Shallow Copy-On-Write VM Clones with LibVirt

Using Python to create a virtual machine linked clone

Shallow Copy-On-Write VM Clones with LibVirt

Using Python to create a virtual machine linked clone

The LibVirt utility virt-clone, by default, makes a full copy of all qcow2 disks of the original. In this post, I show how to use Python to make new qcow2 disks using the originals as the “backing store” and linking these new images to the LibVirt clone. The resulting virtual machine takes seconds to create and takes up hardly any additional space.

Tip

The --reflink option of the virt-clone utility makes a filesystem-level linked clone only when the storage is on btrfs. For ext4 or any other filesystem, this option is ignored. If your libvirt storage is on btrfs I would reccommend using virt-clone directly instead of the solution presented here.

Note

TL;DR: The virt-linked-clone utility described below is installable as a console application with Python’s package manager pip:

> pip install virt-linked-clone

Use the -h option to get the full usage and help:

> virt-linked-clone -h
usage: virt-linked-clone [-h] [--zsh-completion] [--version] [-c CONNECTION]
                         source target

positional arguments:
  source                Virtual machine from which to create a clone where all
                        writable qcow2-backed drives are linked using copy-on-write.
                        It must be defined with libvirt and accessible via virsh
                        commands.
  target                Name of the new virtual machine to define. Most of the
                        settings of the source image will be copied into the new
                        libvirt domain. Defaults to adding "-clone" to the source
                        domain name.

options:
  -h, --help            show this help message and exit
  --zsh-completion      Print out the zsh autocompletion code for this utility and
                        exit.
  --version             show program's version number and exit
  -c CONNECTION, --connection CONNECTION
                        LibVirt URI to use for connecting to the domain controller.
                        Will honor the value of the VIRSH_DEFAULT_CONNECT_URI
                        environment variable. (default: qemu:///session)

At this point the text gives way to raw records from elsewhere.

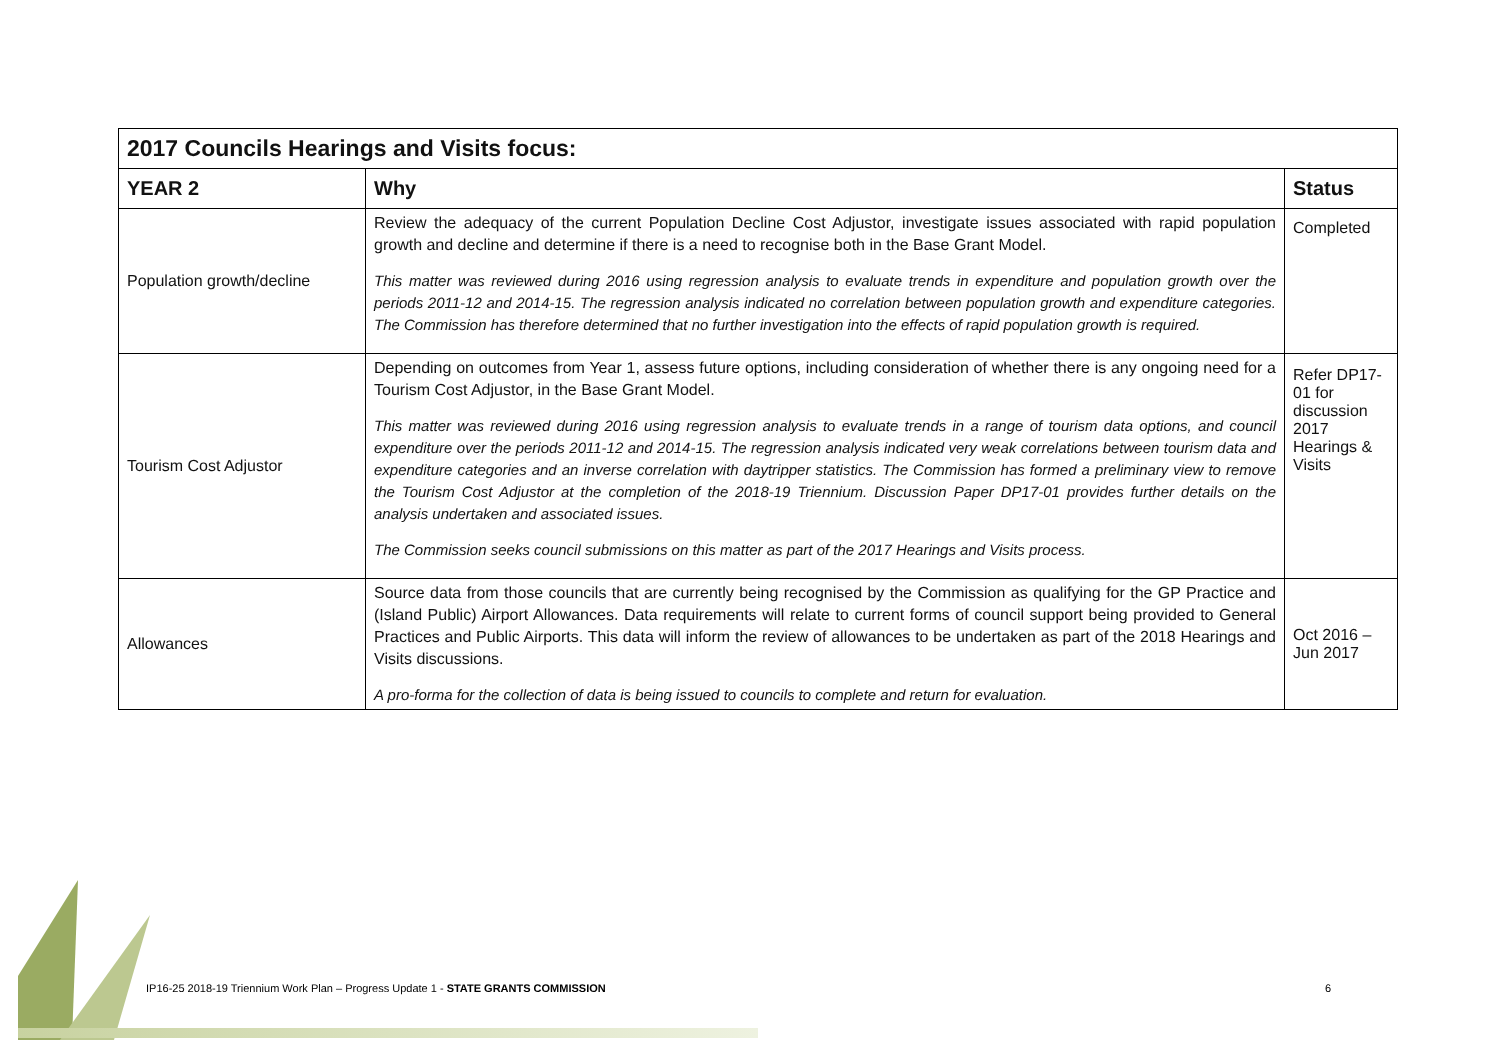| 2017 Councils Hearings and Visits focus: | | |
| YEAR 2 | Why | Status |
| Population growth/decline | Review the adequacy of the current Population Decline Cost Adjustor, investigate issues associated with rapid population growth and decline and determine if there is a need to recognise both in the Base Grant Model. This matter was reviewed during 2016 using regression analysis to evaluate trends in expenditure and population growth over the periods 2011-12 and 2014-15. The regression analysis indicated no correlation between population growth and expenditure categories. The Commission has therefore determined that no further investigation into the effects of rapid population growth is required. | Completed |
| Tourism Cost Adjustor | Depending on outcomes from Year 1, assess future options, including consideration of whether there is any ongoing need for a Tourism Cost Adjustor, in the Base Grant Model. This matter was reviewed during 2016 using regression analysis to evaluate trends in a range of tourism data options, and council expenditure over the periods 2011-12 and 2014-15. The regression analysis indicated very weak correlations between tourism data and expenditure categories and an inverse correlation with daytripper statistics. The Commission has formed a preliminary view to remove the Tourism Cost Adjustor at the completion of the 2018-19 Triennium. Discussion Paper DP17-01 provides further details on the analysis undertaken and associated issues. The Commission seeks council submissions on this matter as part of the 2017 Hearings and Visits process. | Refer DP17-01 for discussion 2017 Hearings & Visits |
| Allowances | Source data from those councils that are currently being recognised by the Commission as qualifying for the GP Practice and (Island Public) Airport Allowances. Data requirements will relate to current forms of council support being provided to General Practices and Public Airports. This data will inform the review of allowances to be undertaken as part of the 2018 Hearings and Visits discussions. A pro-forma for the collection of data is being issued to councils to complete and return for evaluation. | Oct 2016 – Jun 2017 |
IP16-25 2018-19 Triennium Work Plan – Progress Update 1 - STATE GRANTS COMMISSION
6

In a GitLab-based CI system I helped setup, we use LibVirt virtual machines for the runners. For this to work, I had to create a GitLab custom executor which prepares and starts the VM, runs the CI job script within it and finally shuts it down and destroys the VM. Originally, I was trying to use virt-clone but found that it always makes a full copy of the disks of the original. What I wanted was a linked clone where all the copy-on-write disks (read: qcow2 files) used by the original were used as backing files for the disks on the clone.

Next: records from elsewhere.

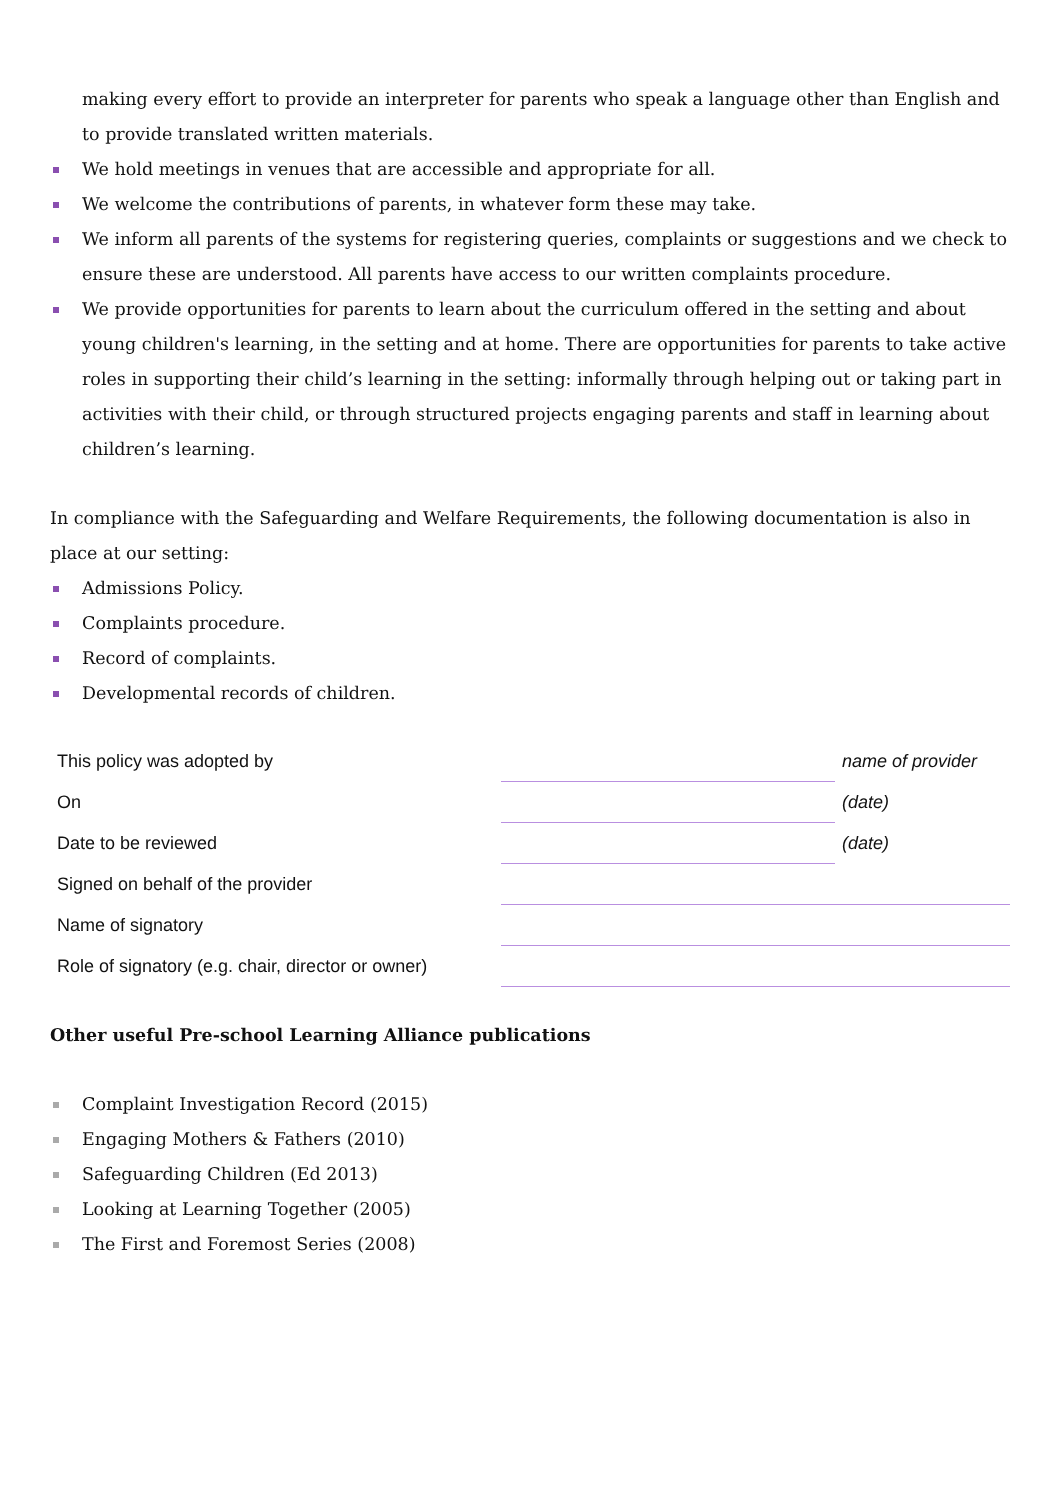making every effort to provide an interpreter for parents who speak a language other than English and to provide translated written materials.
We hold meetings in venues that are accessible and appropriate for all.
We welcome the contributions of parents, in whatever form these may take.
We inform all parents of the systems for registering queries, complaints or suggestions and we check to ensure these are understood. All parents have access to our written complaints procedure.
We provide opportunities for parents to learn about the curriculum offered in the setting and about young children's learning, in the setting and at home. There are opportunities for parents to take active roles in supporting their child’s learning in the setting: informally through helping out or taking part in activities with their child, or through structured projects engaging parents and staff in learning about children’s learning.
In compliance with the Safeguarding and Welfare Requirements, the following documentation is also in place at our setting:
Admissions Policy.
Complaints procedure.
Record of complaints.
Developmental records of children.
| This policy was adopted by | | name of provider |
| On | | (date) |
| Date to be reviewed | | (date) |
| Signed on behalf of the provider | | |
| Name of signatory | | |
| Role of signatory (e.g. chair, director or owner) | | |
Other useful Pre-school Learning Alliance publications
Complaint Investigation Record (2015)
Engaging Mothers & Fathers (2010)
Safeguarding Children (Ed 2013)
Looking at Learning Together (2005)
The First and Foremost Series (2008)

The virt-clone utility makes a full copy by default

While there are a few scripts on the web which do this, I wanted a more complete and robust solution. Here I present my python script which is installable as an executable console application named virt-linked-clone with Python’s pip installation utility. Note that I will use the terms “domain” and “virtual machine” interchangeably in this article.

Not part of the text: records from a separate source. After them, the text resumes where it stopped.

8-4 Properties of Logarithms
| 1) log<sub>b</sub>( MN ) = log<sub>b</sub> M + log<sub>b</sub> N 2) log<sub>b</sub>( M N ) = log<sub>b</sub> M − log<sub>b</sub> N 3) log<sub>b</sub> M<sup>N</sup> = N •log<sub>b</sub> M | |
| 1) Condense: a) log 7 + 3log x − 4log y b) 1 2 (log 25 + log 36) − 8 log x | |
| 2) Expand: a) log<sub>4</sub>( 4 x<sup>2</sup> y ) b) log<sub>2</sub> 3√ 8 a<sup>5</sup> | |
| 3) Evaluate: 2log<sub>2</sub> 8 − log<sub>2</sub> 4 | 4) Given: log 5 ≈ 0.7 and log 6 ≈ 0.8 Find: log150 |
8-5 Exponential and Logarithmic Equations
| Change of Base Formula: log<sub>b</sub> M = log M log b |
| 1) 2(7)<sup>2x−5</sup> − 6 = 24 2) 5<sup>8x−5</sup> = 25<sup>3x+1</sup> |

We want the clone to have overlay copies of the original disks

Preliminary Work

Because we will overlay a new disk image file onto the originals of the virtual machine (more on this later), we need to make sure the orignal “source” domain is shutdown and the disks are set to read-only. This Python script uses the libvirt-python module which is a very thin wrapper around the libvirt library.

I typically run all my virtual machines under LibVirt’s QEMU/KVM user session qemu:///session which has limited networking options, but works fine for all my use cases. It’s not the default, which is qemu:///system and requires root-level privileges, but easily accessible via the “Add Connection” dialog in virt-manager: QEMU user session connection in virt-manager Here is my context to manage the libvirt connection:

import libvirt  # python package: libvirt-python

@contextlib.contextmanager
def libvirt_connection(name='qemu:///session'):
    """Libvirt connection context."""
    # libvirt-host: virConnectOpen(name)
    conn = libvirt.open(name)
    try:
        yield conn
    finally:
        # libvirt-host: virConnectClose()
        conn.close()

Once connected, we need to get a handle to the domains. The default behavior of getting a domain by name with libvirt-python raises an exception if it’s not found, but here I have a function that returns the domain handle or None to simplify code later on:

def get_domain(conn, name):
    """Return libvirt domain object or None if not defined."""
    # libvirt-domain: virConnectListDefinedDomains(connection)
    if name in conn.listDefinedDomains():
        # libvirt-domain: virDomainLookupByName(name)
        return conn.lookupByName(name)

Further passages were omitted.